In 1995, the CNL was created as a part of the Luxembourg national archives. The idea was to assemble all documents relating to the literary life in Luxembourg, both contemporary and historical, in a single place and thus to create a focal point for literary researchers. In addition to encouraging and facilitating research, the CNL also promotes contemporary literary output, by organising exhibitions, conferences, reading sessions and various events relating to literature in Luxembourg. Since 2005, the CNL is a fully-fledged independent cultural institute.

The literary center is housed in the Maison Servais, a large 17th-century mansion which once belonged to the Luxembourgish politician Emmanuel Servais. The last inhabitant of the mansion, Jeanne Servais, donated the house to the town of Mersch. The premises were then handed over to the State of Luxembourg, who renovated the house and installed the Centre national de littérature in it. The main building now houses five exhibition rooms, the library, a reading room, researchers' and administrative offices and two conference rooms. A newly erected second building houses the literary café, which is used for various literary get-togethers. Both buildings are flanked by a public park.

The CNL's premises are currently undergoing extension. In early 2008, the adjacent building, which is now being renovated, will house a part of the archives' storage and office facilities.

==Access to the collections==

The CNL's collections can be consulted by researchers and students as well as interested members of the public. It is however not a general public library, but rather a research library specializing in Luxemburgensia. A range of Luxembourgish newspapers and reference works such as dictionaries and encyclopedias can be freely accessed in the reading room. The library's catalogue can be consulted on the Luxembourg National Library's integrated catalogue, which is based on the commercial Integrated Library System Aleph . The library also offers other specialised catalogues and research services.

==Exhibitions==
The CNL regularly organises exhibitions which often display manuscripts or other precious items from the archives' funds to the general public. The exhibitions deal with Luxembourgish literary life in the broadest sense, and often highlight cultural exchanges between Luxembourgish and German or French authors.

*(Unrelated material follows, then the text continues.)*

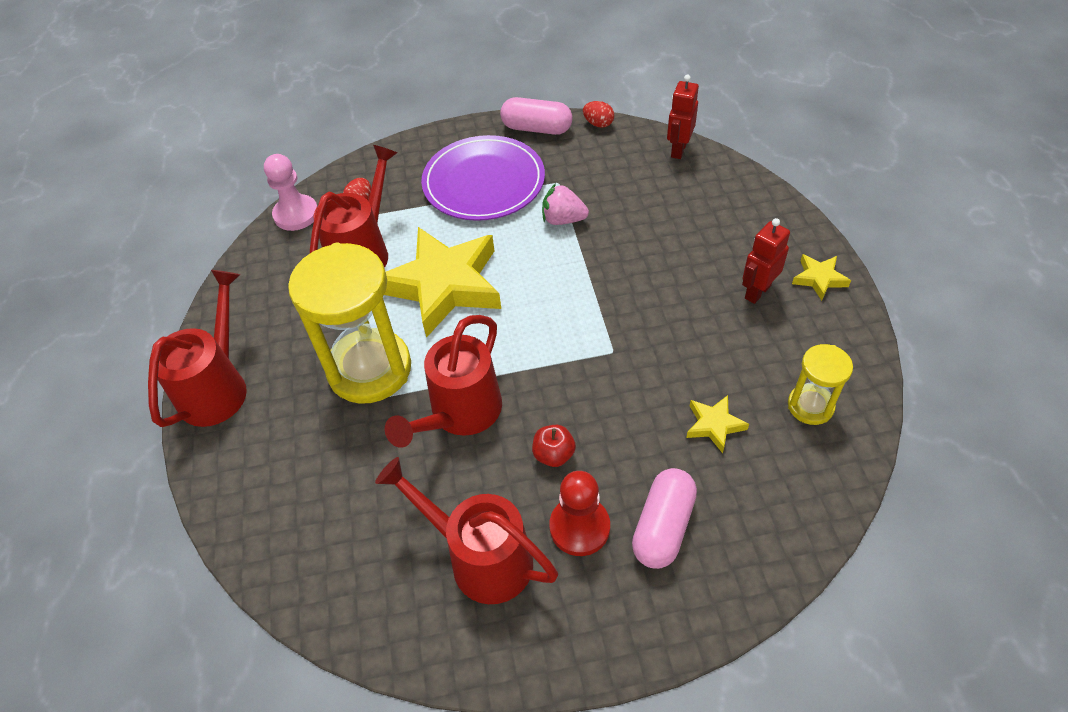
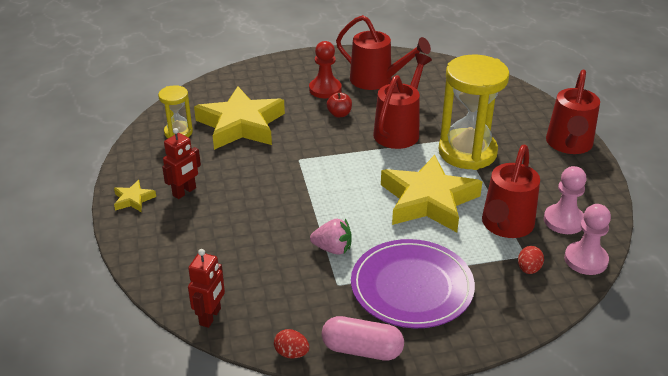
camera: 175 degrees right, 15 degrees down
(293, 260) = (564, 221): none -> pink pawn
(663, 527) = (280, 89): pink capsule -> none
(714, 425) = (241, 125): yellow star -> yellow star, size x2.37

===Exhibition catalogues===

- Hôtes de Colpach. 1997
- Kontakte, Kontexte. 1999
- Lëtzebuergesch - "eng Ried déi vun allen am meeschten em ons klengt". 2000
- Un défi - 20 ans d'éditions Phi. 2001
- De Michel Rodange 'Op en Neis fotografëert'. 2002 (incl. CD)
- Choc et vision. 2005

==Literary research==

Apart from helping other researchers in their work, the CNL also does its own literary research. It regularly publishes exhibition catalogues, essays on Luxembourgish literature and scholarly re-editions of important works by Luxembourgish authors. A list of the CNL's publications shows that the institute's research tries to reflect the ample use of each of the country's three national languages, namely Luxembourgish, French and German.

===Nei Lëtzebuerger Bibliothéik===

In this series (which, in English, means: New Luxembourgish Library) are published commented re-editions of Luxembourgish literary works. The aim is to give the reader an insight into the life and work of an author, an understanding of the times in which the work was written and a bibliography which enables further research. As of 2007, thirteen volumes have been published:

- Michel Rodange: D'Léierchen
- Félix Thyes: Marc Bruno
- Nik Welter: Lene Frank
- Edmond de la Fontaine: Mumm Séis/Mutter Suse
- Paul Palgen: Choix de poèmes
- Nikolaus Hein: Der Verräter
- Isi Comes: 7 Erzielongen
- Alexander Weicker: Fetzen
- Batty Weber: Fenn Kass
- Joseph Funck: Kleines Schicksal
- Pol Michels: Choix de textes
- Antoine Meyer: E Schréck op de Lëtzebuerger Parnassus (incl. CD)
- Frantz Clement: Zickzack

===Bibliographie courante===

This annual bibliography is a compilation of all books and articles written in Luxembourg or abroad on the literary production in Luxembourg, including such areas as theatre and linguistics.